Torna la paura a L’Aquila per alcune nuove scosse

 L’AQUILA. Torna la paura nei comuni dell’Alta Valle dell’Aterno e all’Aquila. La terra è tornata a tremare.

Martedì 4 settembre scosse, avvertite distintamente dagli abitanti, hanno ridestato i ricordi, mai sopiti per la verità, dei giorni che hanno preceduto la scossa fatale, di magnitudo 6.3, del 6 aprile 2009. Altri movimenti tellurici hanno continuato a spaventare anche questa notte. L’epicentro è nel distretto dei Monti Reatini, tra i comuni di Borbona, Cittareale, Posta nel reatino e Cagnano Amiterno e Montereale nell’aquilano.

Se finora non ci sono stati feriti o danni, crescono i timori di ora in ora; molti cittadini hanno tirato fuori tende e roulotte.
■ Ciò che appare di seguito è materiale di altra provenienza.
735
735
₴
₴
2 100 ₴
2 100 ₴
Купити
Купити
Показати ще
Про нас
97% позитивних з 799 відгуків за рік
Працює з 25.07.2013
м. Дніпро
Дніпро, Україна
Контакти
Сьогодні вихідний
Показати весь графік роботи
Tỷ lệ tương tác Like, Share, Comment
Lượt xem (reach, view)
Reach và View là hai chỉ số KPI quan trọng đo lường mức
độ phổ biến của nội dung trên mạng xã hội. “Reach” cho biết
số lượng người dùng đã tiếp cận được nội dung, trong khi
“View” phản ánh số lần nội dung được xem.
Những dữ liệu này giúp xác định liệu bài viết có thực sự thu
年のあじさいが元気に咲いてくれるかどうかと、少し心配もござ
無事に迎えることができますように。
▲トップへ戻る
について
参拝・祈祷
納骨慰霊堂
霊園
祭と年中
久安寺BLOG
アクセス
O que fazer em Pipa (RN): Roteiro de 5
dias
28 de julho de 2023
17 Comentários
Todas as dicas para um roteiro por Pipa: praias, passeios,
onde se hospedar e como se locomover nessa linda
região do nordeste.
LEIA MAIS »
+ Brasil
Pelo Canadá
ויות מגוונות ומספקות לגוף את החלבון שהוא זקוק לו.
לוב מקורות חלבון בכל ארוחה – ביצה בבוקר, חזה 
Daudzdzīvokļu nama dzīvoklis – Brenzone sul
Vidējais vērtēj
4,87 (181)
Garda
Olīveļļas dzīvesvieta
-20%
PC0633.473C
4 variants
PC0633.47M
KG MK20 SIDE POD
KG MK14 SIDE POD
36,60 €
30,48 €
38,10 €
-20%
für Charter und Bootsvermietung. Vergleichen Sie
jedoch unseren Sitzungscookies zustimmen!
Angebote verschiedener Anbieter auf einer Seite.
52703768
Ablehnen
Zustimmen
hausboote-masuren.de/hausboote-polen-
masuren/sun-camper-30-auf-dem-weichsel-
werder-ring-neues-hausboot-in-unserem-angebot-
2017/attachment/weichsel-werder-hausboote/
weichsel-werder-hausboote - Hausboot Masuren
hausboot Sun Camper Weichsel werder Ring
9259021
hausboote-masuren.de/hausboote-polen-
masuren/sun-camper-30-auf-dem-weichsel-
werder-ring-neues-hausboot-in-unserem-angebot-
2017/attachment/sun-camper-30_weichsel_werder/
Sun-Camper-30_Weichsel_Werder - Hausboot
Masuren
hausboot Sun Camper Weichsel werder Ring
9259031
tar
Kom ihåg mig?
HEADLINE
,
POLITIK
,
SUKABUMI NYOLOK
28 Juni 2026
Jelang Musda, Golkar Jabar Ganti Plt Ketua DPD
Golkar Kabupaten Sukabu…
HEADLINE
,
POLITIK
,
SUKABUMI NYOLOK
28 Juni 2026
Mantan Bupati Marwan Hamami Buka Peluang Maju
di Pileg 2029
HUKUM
In tanti hanno trascorso la notte in strutture di fortuna. “Dicono che si può stare tranquilli – dice una signora – ma ci vengano loro ad abitare qui queste sere”.

Al commissario prefettizio, Iolanda Rolli, in servizio da inizio estate, i cittadini hanno presentato le prime richieste, a partire dalla possibilità di avere un’area di accoglienza per la notte con tanto di tende e contaniner.

Intanto, in via precauzionale, il sindaco de l’Aquila, Massimo Cialente, ha disposto con un’ordinanza la chiusura temporanea, fino al 3 settembre, del centro storico dell’Aquila e delle frazioni, comprese le zone parzialmente riaperte al transito pedonale.

E’ stata inoltre bloccata l’attività didattica-educativa fino al 5 settembre (con conseguente riapertura il giorno 6) per gli asili nido, comunali e privati. L’ordinanza fa riferimento alla circostanza che “è in atto un incremento di fenomeni sismici che, pur se con epicentri in territori limitrofi al Comune dell’Aquila, possono determinare situazioni di rischio per la pubblica incolumità”. Si è ritenuto pertanto di dover “adottare provvedimenti in via cautelare, preventiva e temporanea, finalizzati alla tutela della stessa.